In practise, financial modelling cyber risk can help bridge the credibility gap in boardroom briefings by assigning tangible and common values to potential cyber incidents. This quantification allows cybersecurity teams to closely align with business priorities by demonstrating how cyber threats impact key business areas such as productivity, legality, reputation, and recovery. It also provides a clear financial rationale for business leaders to prioritise cyber resilience in their broader strategies enabling informed, risk-based decisions regarding cybersecurity investments and resource allocation. By translating cyber risks into quantified values — whether that comes in the form of scoring or dollar values — cybersecurity teams can communicate prioritisation and relevance to business leaders.
Embracing the AI Era: Transforming Infrastructure
This mindset shift is even more necessary following trends toward AI transformation. As AI adoption scales up, the time to revisit cybersecurity initiatives has come.
Our partnership with industry leaders like NVIDIA is aimed specifically at protecting the AI environment within the modern enterprise, ensuring its deployment is both powerful and secure. As businesses nascently rely on and integrate AI into its operations, the imperative to prioritise business continuity and data privacy becomes even more important within IT operations and the SOC. At the same time, Trend is pioneering the concept of the AI Mesh for the SOC, eliminating data siloes via a unified data lake, enabling accurate predictions, practising safe automation creation, and providing a common framework for security AI services to communicate.

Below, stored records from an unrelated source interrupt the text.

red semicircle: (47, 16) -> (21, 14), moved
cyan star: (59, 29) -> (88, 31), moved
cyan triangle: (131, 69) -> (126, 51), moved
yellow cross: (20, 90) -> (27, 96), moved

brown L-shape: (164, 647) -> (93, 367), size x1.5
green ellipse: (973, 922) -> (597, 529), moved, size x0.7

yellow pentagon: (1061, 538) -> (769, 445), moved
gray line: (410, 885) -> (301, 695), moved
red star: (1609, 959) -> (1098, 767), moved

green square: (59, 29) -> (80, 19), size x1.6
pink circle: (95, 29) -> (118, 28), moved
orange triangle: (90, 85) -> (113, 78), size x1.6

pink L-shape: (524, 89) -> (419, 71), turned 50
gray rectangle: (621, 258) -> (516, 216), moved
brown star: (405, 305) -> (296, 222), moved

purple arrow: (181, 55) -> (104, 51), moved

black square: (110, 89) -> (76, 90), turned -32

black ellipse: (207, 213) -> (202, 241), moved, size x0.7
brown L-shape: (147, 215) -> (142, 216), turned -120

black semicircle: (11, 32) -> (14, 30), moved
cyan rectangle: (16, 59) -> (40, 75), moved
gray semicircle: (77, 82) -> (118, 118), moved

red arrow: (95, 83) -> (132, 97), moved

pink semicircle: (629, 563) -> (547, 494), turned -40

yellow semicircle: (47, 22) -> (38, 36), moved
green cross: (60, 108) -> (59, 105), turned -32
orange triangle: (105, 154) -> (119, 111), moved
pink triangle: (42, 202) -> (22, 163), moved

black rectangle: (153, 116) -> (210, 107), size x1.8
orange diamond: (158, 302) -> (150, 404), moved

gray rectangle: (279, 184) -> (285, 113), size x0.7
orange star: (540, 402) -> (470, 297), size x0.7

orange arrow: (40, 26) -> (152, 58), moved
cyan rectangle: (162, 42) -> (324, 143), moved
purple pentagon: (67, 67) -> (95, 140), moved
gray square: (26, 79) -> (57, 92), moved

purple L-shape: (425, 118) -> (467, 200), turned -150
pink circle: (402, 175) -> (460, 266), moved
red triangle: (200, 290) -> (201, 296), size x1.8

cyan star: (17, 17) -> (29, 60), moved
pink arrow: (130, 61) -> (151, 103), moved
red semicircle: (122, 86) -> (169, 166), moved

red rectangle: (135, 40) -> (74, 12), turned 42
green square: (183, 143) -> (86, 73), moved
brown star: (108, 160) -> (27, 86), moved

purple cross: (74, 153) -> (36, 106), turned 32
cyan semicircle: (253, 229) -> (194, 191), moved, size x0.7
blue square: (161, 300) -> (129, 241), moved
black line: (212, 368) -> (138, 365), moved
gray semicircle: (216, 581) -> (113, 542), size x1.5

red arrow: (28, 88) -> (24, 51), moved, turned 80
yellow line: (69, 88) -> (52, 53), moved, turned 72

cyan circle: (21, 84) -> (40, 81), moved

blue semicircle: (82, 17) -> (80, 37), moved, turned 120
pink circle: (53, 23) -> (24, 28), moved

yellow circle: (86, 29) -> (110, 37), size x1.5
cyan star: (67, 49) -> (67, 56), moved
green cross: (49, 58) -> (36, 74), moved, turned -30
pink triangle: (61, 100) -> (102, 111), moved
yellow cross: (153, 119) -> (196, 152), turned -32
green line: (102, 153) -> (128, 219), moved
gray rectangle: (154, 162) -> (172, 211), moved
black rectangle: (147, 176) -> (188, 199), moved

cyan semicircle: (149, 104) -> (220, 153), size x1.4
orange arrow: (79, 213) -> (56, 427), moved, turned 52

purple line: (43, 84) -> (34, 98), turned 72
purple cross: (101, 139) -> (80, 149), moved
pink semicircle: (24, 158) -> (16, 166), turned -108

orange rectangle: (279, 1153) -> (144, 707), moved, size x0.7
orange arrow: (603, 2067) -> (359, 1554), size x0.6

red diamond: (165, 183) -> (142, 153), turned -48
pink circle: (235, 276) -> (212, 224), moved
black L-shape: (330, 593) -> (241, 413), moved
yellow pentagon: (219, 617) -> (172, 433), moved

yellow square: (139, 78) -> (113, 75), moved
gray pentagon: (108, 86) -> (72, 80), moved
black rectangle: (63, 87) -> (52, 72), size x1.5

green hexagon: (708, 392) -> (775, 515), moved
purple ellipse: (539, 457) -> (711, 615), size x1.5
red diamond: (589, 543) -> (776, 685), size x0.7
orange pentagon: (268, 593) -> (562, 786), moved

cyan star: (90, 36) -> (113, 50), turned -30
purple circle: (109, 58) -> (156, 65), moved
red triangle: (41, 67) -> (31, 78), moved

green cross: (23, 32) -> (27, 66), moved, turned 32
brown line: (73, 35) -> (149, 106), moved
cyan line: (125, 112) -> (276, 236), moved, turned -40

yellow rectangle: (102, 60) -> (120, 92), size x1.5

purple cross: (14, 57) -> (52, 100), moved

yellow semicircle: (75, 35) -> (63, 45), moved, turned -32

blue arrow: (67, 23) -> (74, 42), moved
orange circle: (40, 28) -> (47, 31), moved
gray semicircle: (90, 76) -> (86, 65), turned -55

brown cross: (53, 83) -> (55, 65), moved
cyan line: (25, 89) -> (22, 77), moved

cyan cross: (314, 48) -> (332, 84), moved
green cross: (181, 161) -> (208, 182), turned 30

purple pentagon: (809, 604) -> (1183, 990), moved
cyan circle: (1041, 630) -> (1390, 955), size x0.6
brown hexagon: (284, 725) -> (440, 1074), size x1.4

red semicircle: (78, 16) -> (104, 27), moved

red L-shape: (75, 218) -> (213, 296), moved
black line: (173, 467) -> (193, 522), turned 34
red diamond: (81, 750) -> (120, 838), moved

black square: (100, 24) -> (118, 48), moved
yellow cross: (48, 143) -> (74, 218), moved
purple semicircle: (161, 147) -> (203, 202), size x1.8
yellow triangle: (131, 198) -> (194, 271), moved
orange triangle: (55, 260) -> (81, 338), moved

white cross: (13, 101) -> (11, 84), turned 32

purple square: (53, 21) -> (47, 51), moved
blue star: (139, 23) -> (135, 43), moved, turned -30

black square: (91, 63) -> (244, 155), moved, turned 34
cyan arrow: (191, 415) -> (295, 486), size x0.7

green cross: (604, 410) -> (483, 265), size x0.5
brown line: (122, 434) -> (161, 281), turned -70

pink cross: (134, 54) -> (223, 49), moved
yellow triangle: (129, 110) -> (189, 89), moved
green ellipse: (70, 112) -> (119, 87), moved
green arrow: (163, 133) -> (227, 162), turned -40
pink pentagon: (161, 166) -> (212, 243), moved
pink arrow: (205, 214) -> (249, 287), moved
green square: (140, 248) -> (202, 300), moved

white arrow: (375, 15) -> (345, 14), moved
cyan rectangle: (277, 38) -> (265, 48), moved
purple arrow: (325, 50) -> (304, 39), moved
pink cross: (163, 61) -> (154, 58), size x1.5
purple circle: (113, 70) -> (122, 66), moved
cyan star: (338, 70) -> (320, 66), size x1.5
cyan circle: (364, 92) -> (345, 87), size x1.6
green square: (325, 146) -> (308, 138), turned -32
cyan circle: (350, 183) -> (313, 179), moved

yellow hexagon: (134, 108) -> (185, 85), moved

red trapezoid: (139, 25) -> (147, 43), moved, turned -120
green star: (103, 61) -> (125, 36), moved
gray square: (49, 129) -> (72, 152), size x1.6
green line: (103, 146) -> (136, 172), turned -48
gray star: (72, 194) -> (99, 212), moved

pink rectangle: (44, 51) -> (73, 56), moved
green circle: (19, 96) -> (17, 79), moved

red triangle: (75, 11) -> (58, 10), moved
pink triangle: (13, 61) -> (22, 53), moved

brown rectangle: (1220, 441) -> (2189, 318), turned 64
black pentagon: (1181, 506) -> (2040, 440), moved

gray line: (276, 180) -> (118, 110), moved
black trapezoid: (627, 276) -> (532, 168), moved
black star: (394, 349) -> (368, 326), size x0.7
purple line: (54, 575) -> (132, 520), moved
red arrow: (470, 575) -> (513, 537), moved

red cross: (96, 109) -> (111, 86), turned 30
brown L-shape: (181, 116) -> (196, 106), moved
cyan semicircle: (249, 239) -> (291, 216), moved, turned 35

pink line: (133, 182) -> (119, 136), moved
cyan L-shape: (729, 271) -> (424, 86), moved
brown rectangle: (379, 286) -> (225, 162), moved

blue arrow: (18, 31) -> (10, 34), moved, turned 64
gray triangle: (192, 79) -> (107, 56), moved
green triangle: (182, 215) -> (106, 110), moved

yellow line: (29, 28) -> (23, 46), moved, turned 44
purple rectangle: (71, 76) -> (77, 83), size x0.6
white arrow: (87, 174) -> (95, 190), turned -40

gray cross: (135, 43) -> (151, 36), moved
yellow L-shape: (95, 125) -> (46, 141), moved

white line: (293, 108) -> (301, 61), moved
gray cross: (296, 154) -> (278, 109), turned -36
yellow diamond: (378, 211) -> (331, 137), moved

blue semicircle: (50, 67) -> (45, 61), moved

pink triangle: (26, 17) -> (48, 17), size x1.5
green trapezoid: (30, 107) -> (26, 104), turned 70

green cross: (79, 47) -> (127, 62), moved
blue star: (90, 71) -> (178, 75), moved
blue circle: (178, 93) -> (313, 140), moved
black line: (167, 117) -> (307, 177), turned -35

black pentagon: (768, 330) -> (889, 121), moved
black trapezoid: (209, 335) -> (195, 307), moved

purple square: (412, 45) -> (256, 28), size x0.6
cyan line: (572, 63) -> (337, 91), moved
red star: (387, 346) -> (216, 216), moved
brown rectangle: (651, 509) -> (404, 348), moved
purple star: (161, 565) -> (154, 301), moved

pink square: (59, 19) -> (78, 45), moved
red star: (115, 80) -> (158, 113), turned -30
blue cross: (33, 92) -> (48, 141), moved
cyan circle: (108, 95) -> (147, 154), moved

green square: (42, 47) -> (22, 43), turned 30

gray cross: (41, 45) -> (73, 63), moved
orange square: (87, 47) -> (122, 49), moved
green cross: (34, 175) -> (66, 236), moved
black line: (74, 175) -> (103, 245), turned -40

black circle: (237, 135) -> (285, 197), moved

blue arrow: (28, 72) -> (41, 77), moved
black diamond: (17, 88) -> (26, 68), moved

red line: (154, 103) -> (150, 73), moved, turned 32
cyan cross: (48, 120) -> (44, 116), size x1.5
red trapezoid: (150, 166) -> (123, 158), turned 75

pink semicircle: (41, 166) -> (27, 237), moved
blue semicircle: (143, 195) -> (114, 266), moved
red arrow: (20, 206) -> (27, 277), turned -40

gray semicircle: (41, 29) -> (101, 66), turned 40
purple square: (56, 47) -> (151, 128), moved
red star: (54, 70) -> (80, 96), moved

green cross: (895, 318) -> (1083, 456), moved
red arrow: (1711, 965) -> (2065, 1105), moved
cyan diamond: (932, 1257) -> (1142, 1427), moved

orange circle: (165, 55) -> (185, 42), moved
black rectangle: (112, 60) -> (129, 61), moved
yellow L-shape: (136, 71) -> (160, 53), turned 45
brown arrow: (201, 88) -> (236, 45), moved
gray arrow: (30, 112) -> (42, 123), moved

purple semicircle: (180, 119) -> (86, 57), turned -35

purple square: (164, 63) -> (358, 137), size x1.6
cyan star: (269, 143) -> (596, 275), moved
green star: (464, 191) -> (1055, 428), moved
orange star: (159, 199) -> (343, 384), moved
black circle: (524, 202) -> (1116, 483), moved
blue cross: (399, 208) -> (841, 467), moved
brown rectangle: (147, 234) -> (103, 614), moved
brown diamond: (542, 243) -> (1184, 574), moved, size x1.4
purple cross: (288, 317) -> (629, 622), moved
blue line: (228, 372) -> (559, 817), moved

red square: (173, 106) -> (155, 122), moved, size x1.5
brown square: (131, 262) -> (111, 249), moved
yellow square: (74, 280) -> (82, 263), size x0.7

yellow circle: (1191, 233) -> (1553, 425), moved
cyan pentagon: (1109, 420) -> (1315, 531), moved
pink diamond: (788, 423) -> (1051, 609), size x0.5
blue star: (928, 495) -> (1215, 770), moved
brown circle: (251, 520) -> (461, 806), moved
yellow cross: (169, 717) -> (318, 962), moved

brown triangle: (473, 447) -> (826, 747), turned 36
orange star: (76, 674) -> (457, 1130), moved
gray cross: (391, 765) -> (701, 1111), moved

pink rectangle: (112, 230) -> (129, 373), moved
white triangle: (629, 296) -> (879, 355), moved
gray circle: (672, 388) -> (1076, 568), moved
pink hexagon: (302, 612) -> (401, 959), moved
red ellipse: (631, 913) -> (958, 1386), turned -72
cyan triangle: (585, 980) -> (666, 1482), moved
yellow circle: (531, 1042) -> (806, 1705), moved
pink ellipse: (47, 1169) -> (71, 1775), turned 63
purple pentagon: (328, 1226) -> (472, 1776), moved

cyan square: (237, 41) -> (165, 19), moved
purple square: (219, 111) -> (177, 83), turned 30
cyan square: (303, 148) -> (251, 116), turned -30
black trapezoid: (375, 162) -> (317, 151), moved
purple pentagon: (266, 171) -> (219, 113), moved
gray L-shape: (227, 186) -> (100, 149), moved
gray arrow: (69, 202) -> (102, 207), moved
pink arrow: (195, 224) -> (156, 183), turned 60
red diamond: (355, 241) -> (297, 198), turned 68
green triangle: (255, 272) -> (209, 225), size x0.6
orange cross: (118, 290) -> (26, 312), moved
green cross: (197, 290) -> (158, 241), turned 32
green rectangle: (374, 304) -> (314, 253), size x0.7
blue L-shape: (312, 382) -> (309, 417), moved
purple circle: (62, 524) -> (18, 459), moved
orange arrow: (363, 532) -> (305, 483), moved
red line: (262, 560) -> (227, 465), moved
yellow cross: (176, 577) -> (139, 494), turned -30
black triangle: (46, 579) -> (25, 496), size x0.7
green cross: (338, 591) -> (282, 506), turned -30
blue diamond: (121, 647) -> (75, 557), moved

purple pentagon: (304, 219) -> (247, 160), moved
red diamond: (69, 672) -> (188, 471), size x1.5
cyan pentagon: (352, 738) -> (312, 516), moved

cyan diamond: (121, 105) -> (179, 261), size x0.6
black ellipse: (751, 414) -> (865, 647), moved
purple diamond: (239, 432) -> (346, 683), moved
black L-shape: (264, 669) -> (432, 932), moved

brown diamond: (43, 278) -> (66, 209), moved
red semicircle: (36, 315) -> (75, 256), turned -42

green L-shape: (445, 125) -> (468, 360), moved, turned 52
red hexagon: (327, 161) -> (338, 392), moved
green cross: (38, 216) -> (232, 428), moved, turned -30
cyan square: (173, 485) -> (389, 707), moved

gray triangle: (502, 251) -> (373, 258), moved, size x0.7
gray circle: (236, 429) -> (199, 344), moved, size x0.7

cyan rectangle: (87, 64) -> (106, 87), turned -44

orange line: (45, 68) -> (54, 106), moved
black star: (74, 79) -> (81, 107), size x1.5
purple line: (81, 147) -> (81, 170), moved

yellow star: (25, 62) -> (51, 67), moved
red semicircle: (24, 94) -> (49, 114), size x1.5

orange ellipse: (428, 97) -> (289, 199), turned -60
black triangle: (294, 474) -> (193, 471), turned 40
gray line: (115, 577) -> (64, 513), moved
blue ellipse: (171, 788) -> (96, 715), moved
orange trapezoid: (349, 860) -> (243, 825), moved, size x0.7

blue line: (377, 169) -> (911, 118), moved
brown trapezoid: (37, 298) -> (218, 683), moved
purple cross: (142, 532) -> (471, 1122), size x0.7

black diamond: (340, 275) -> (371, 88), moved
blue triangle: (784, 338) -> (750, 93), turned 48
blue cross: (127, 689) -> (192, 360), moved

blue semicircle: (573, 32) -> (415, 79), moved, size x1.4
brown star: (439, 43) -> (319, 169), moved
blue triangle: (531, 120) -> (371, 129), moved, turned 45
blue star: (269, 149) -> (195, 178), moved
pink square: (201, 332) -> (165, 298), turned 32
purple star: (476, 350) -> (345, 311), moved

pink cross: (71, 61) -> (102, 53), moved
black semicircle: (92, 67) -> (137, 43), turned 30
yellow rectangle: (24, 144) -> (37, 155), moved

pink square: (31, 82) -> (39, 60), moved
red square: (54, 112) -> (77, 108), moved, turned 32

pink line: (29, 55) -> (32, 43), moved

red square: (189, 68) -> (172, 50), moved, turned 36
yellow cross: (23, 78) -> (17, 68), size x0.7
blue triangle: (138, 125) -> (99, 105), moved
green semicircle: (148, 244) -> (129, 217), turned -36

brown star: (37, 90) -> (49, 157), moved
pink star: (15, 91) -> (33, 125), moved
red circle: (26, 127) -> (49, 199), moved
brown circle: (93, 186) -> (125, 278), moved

A Challenge to the Industry: Charting the Path Forward in Cybersecurity
As AI transformation takes hold at scale, its critical to recognise the role of cybersecurity in all facets of the business — no longer a siloed concern, but an integrated component of broader business risk strategy. Prioritising cyber risk is an imperative trust practise with customers, staff, and stakeholders that will consistently pay dividends. We’re committed challenging and pushing the vendor community forward while equipping security leaders and businesses with forward-looking strategies and the most powerful tools in the market to safeguard data and keep you moving forward.
For organisations interested in learning more about Trend Micro QA best practises…
What can organisations start to ask for today? Companies serious about cybersecurity require transparency into their security partner’s practises. Drawing from our own best practises, here are some examples of the processes to enquire on:
- Continuity Planning: Leveraging Zero Trust models for all business-critical applications, this approach ensures business users can securely access applications even during potential disruptions. Our users have access to configurable options like content control versioning and scheduled tasks.
- Anti-BSOD Practises: Testing and quality assurance (QA) methodologies and safety mechanisms specifically design to identify driver and component issues at the development, testing, deployment, and recovery phase including phased deployments and recovery phase in the unlikely event of a pattern or content issue.
- CI/CD/Engineering Practises: Trend uses automated and human-based testing, cheques and verifications to ensure all updates meet stringent quality, compatibility, and performance cheques, including stability. These processes are built using industry-leading standards and are largely certified by third parties like ISO. Our ring deployment includes sensitive and mission-critical environment deployments.